The effort, Anderson said, stemmed from a previous study in which she and her colleagues observed autoantibodies specific to the protein p53 in the serum of ovarian cancer patients.

"So what we wanted to do in this study was ask the broader question of [whether there were] autoantibodies to other proteins," she said. "We know from other studies that cancer patients can develop autoantibodies to a variety of different proteins."

However, Anderson noted, "we don't yet understand the rules by which some proteins are immunogenic and some are not – why some induce immune responses in some cancers and some don't. So we did an unbiased screen."

From the screen of 5,177 antigens, the researchers selected a subset of 741 promising antigens to test against new samples, ultimately identifying the final set of 12, which they again tested with a new set of samples consisting of 60 cases and 60 controls.

Compared to approaches like HealthTell's random-sequence peptide arrays, one possible advantage of the NAPPA approach is that full-length proteins with largely intact structures enable the researchers to present the autoantibodies with the same antigens they were directed against in actual human systems, Anderson said.

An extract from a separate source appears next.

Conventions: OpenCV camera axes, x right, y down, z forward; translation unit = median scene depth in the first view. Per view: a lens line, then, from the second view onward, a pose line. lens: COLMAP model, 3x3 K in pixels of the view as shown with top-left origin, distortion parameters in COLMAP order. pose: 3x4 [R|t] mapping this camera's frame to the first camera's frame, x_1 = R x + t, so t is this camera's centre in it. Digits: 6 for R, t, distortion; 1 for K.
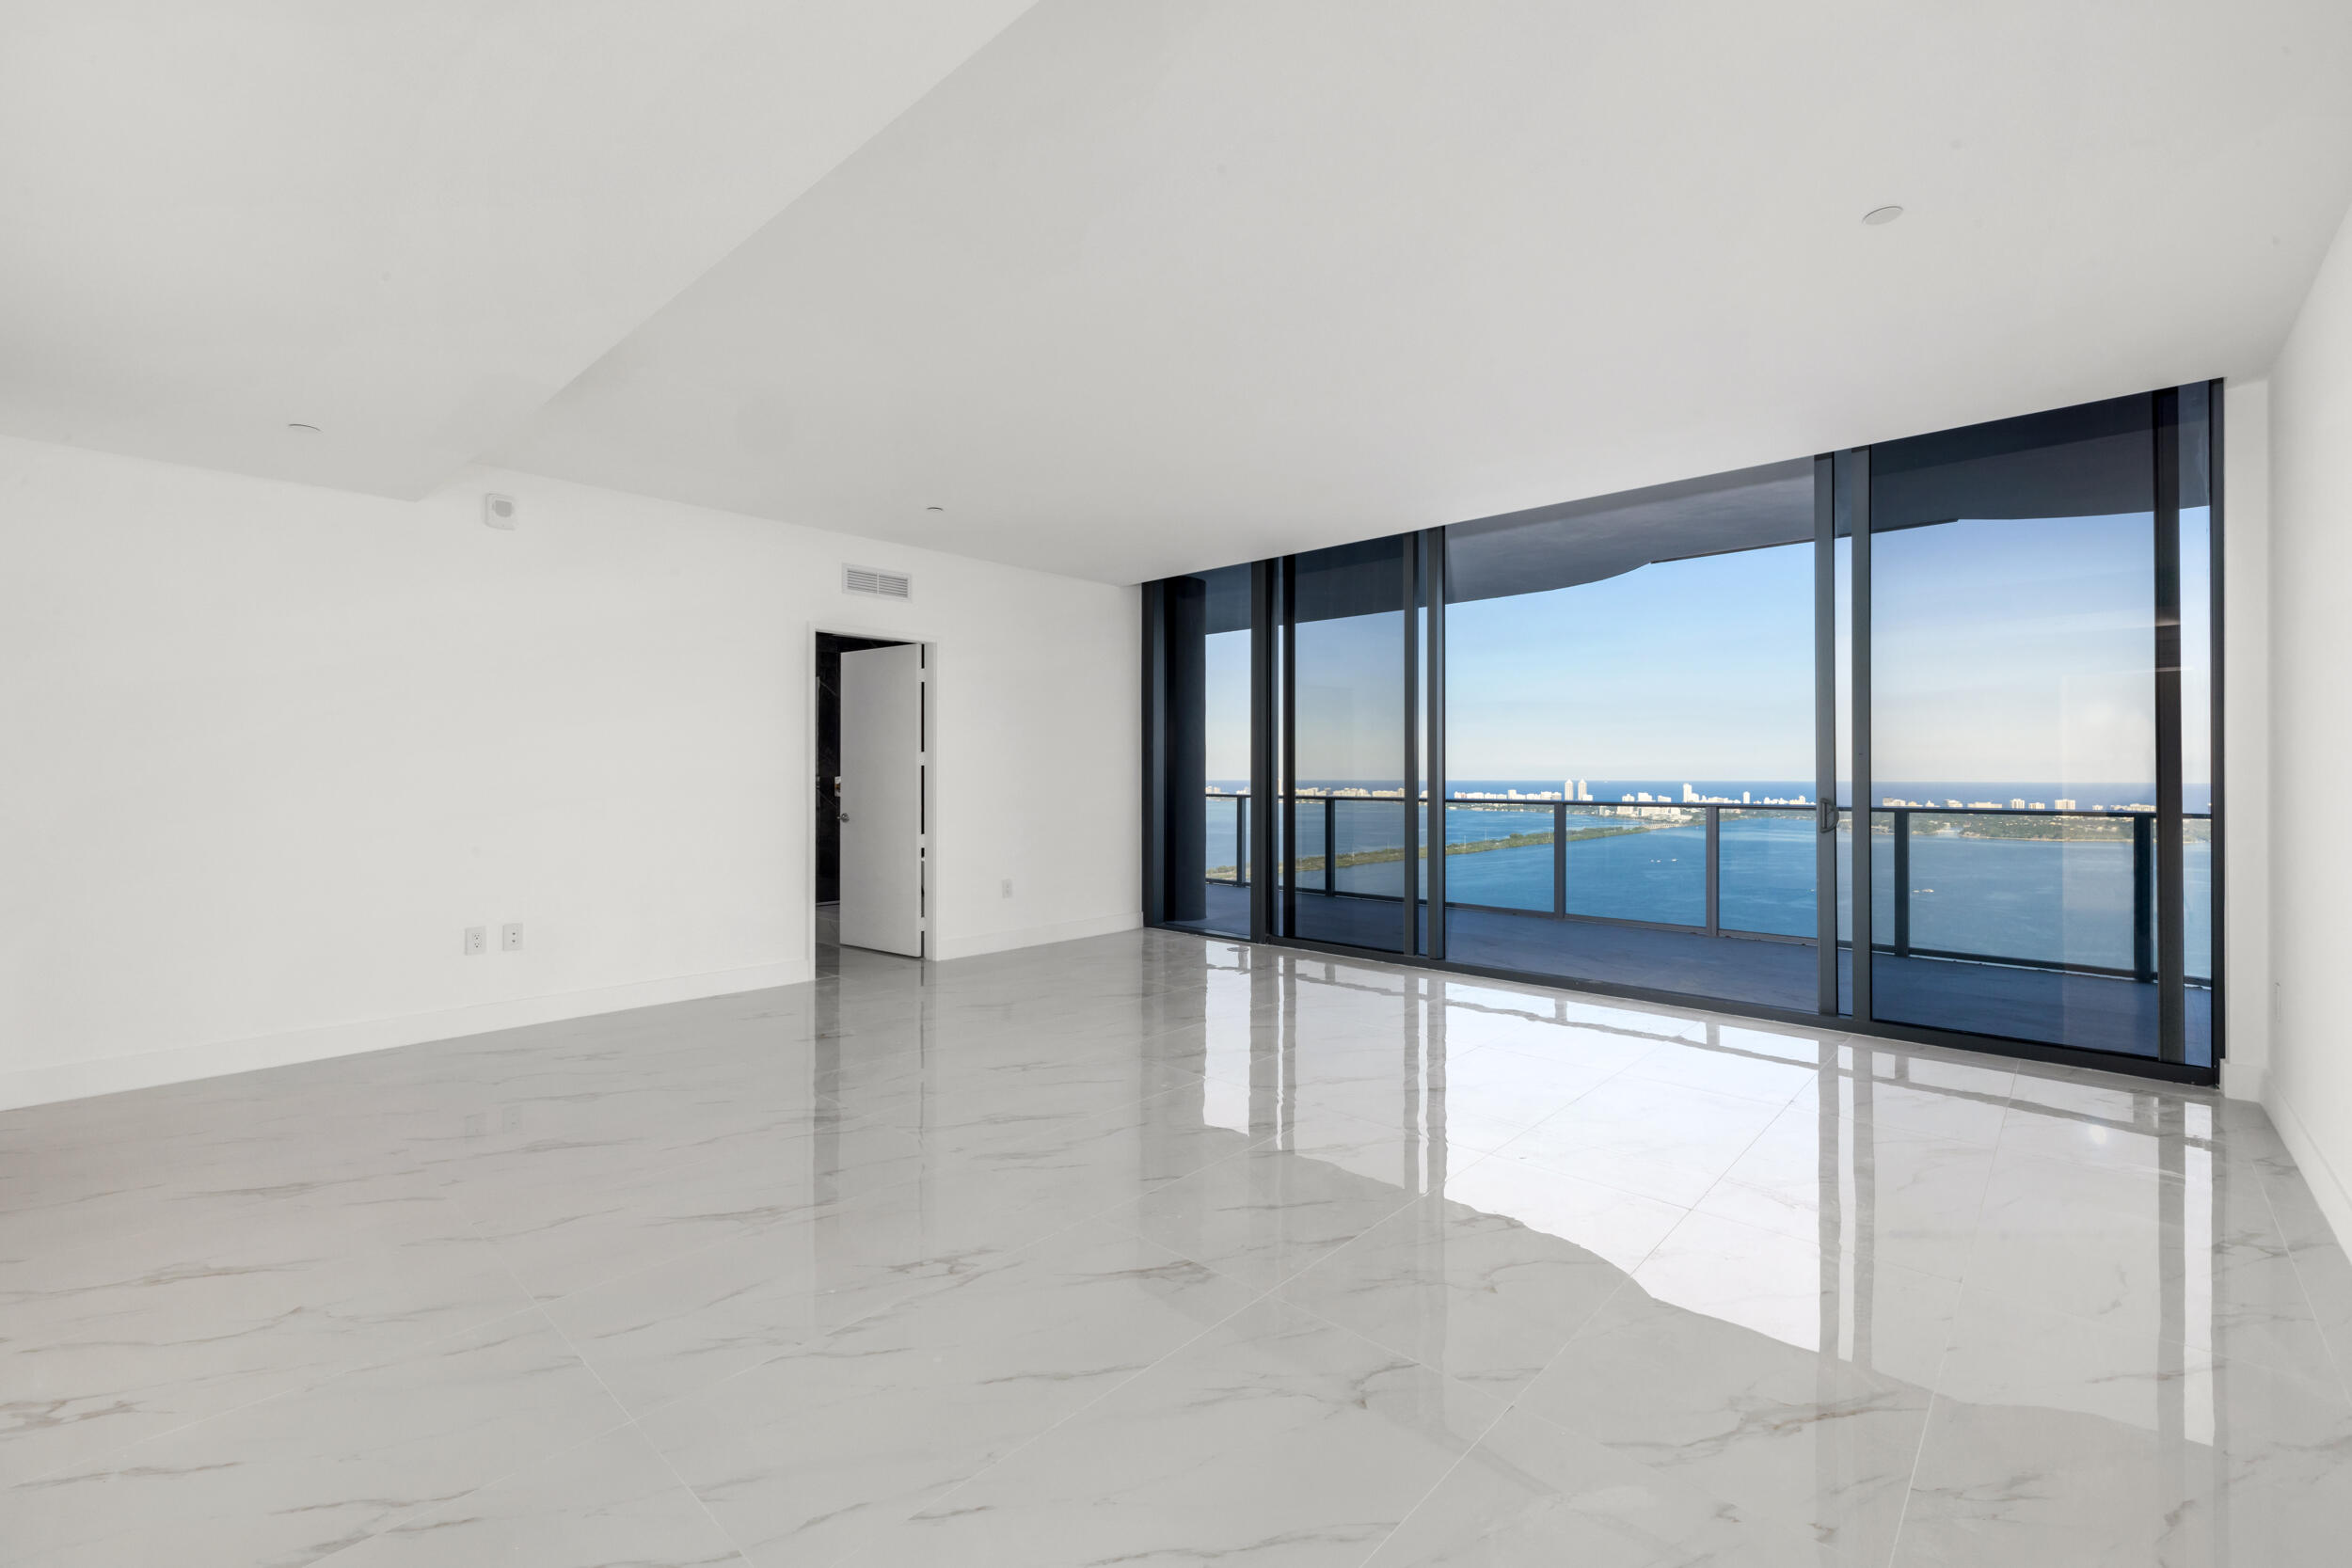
lens RADIAL K [[992.1, 0, 1163.9], [0, 992.1, 767.1], [0, 0, 1]] dist [-0.000132, -0.000380]
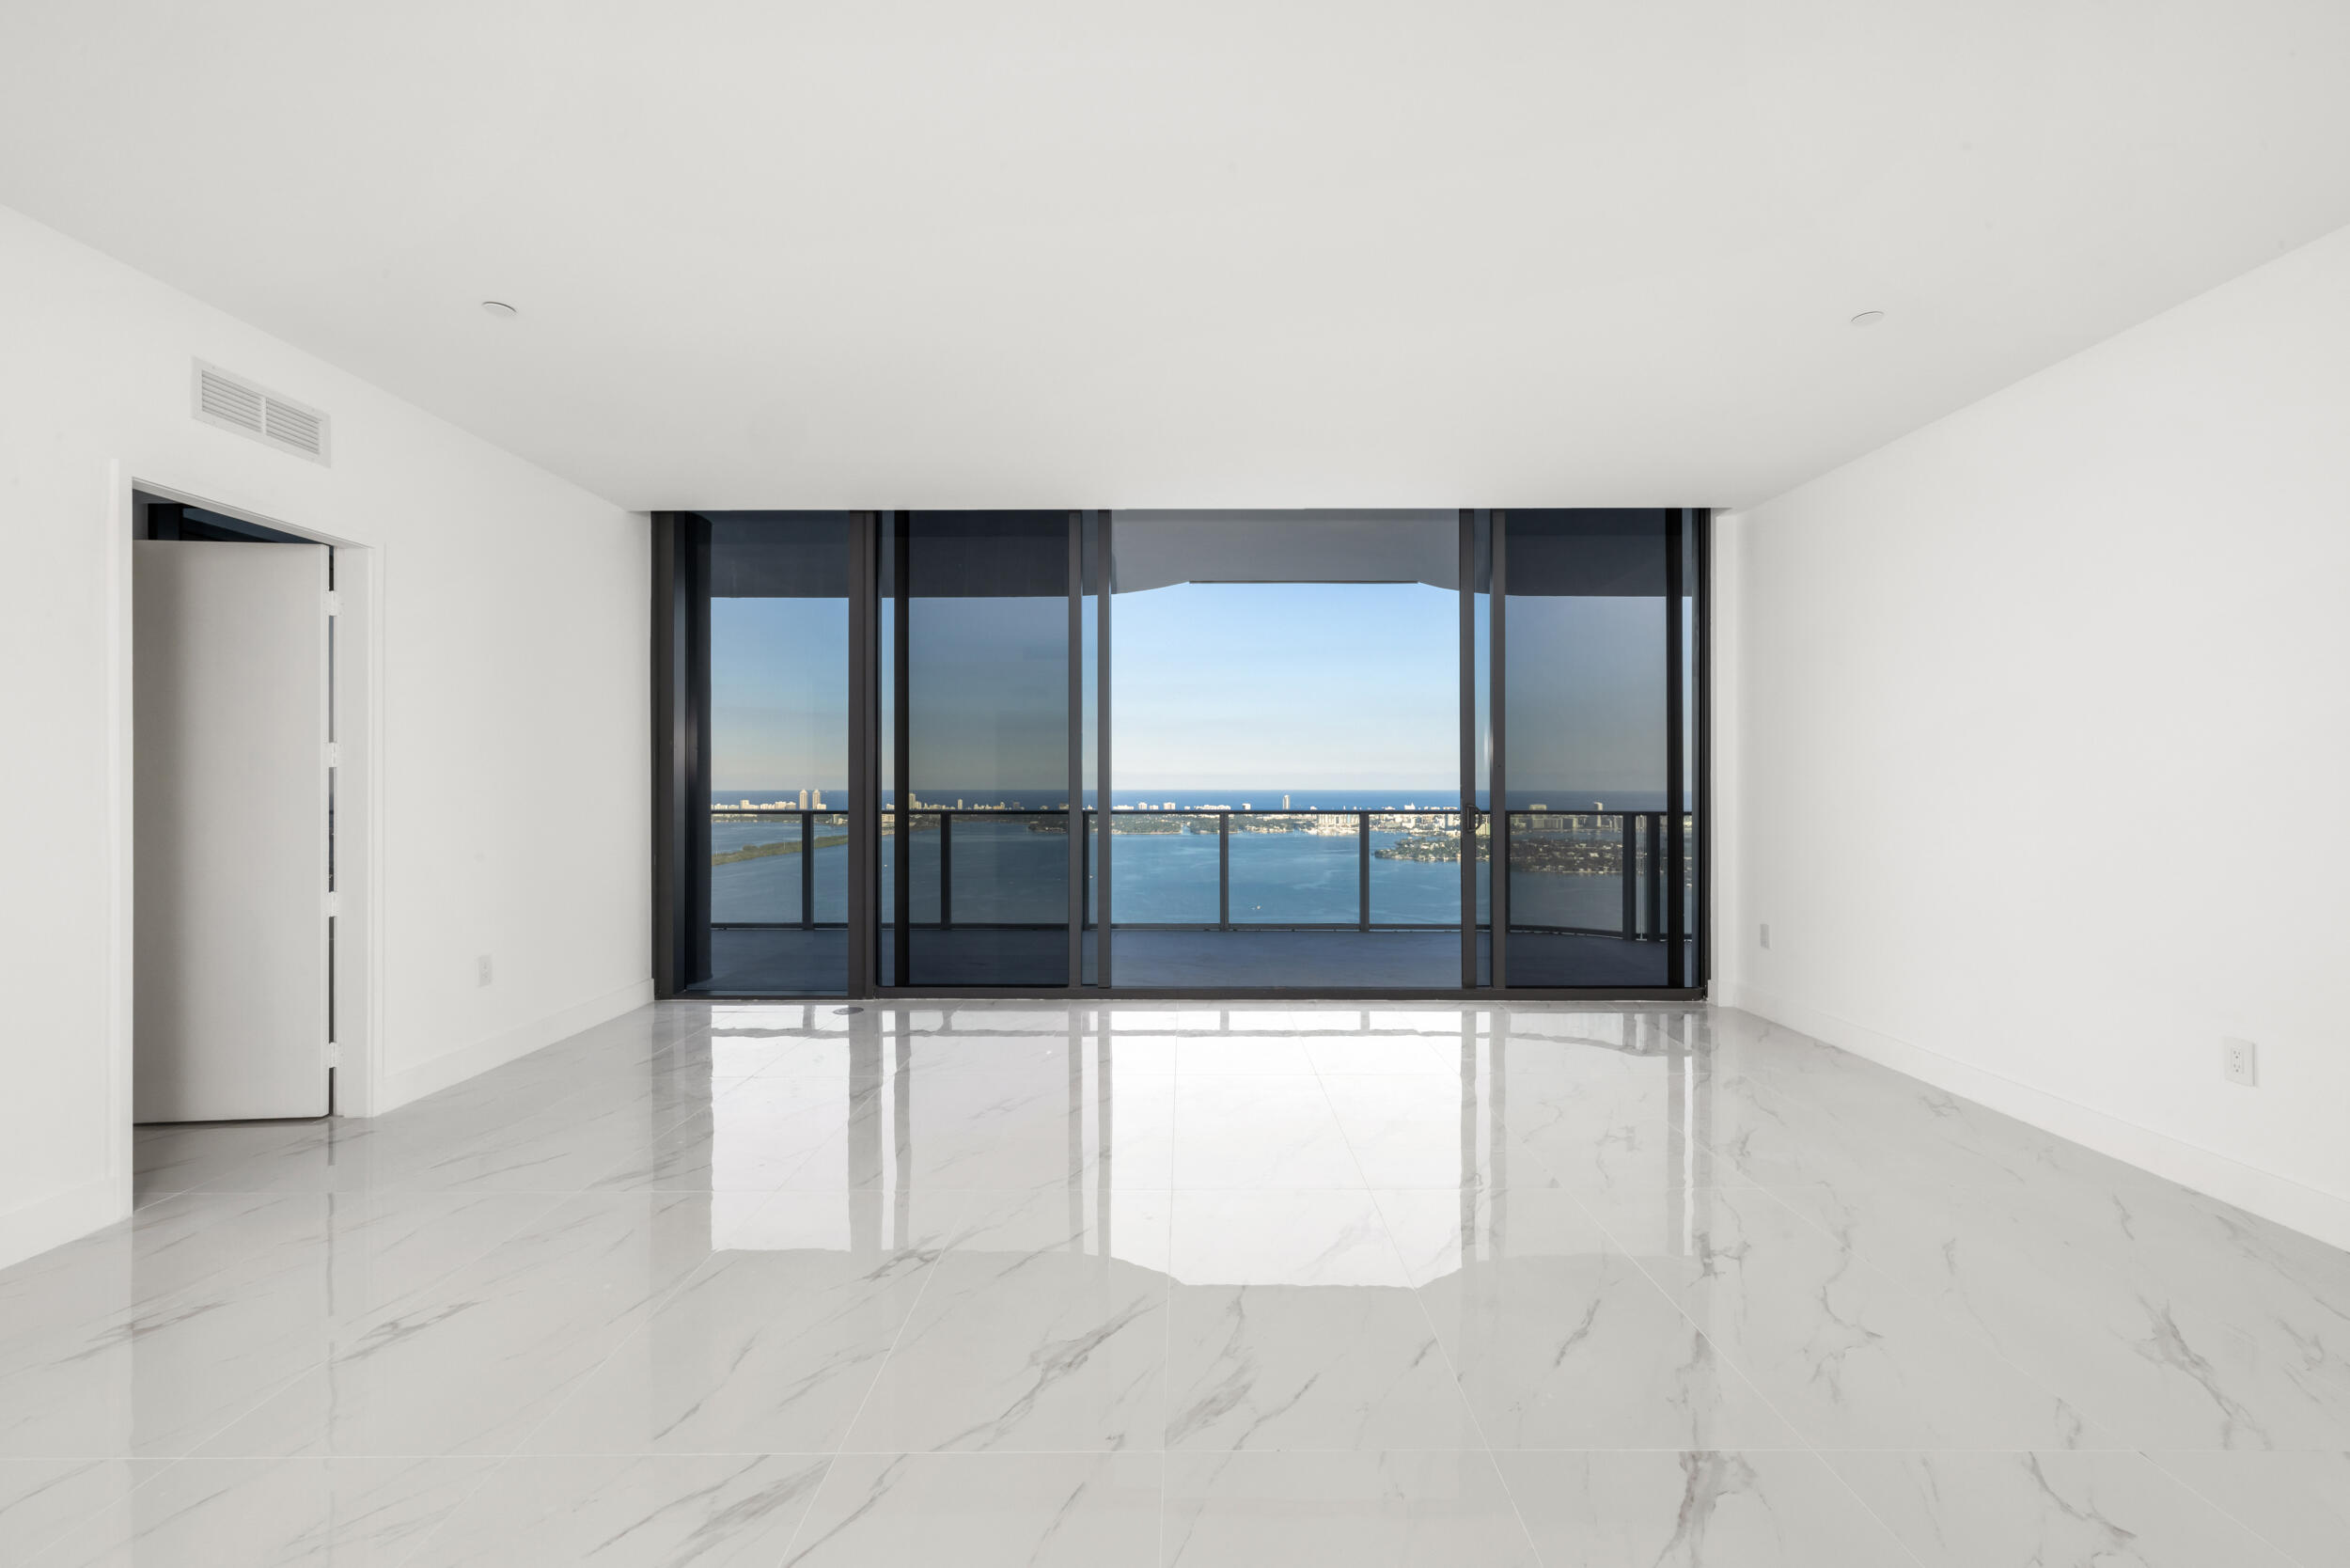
lens RADIAL K [[1001.3, 0, 1177.6], [0, 1001.3, 758.3], [0, 0, 1]] dist [0.004056, 0.000179]
pose [[0.724306, 0.018147, 0.689240, -0.274303], [-0.005846, 0.999779, -0.020180, 0.003303], [-0.689454, 0.010587, 0.724252, 0.260976]]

However, she added that she thought no one yet knew what would prove the best way of identifying autoantibody signatures in human serum, and that most likely there would not ultimately be a single best way.

"The antibody response is extremely diverse, and it can recognize both linear and conformational epitopes," she said. 

Anderson noted that for clinical purposes it will probably be desirable to move from the NAPPA platform to a more conventional format like ELISAs. In the JPR study the researchers tested the final panel of 12 proteins using a Luminex bead assay.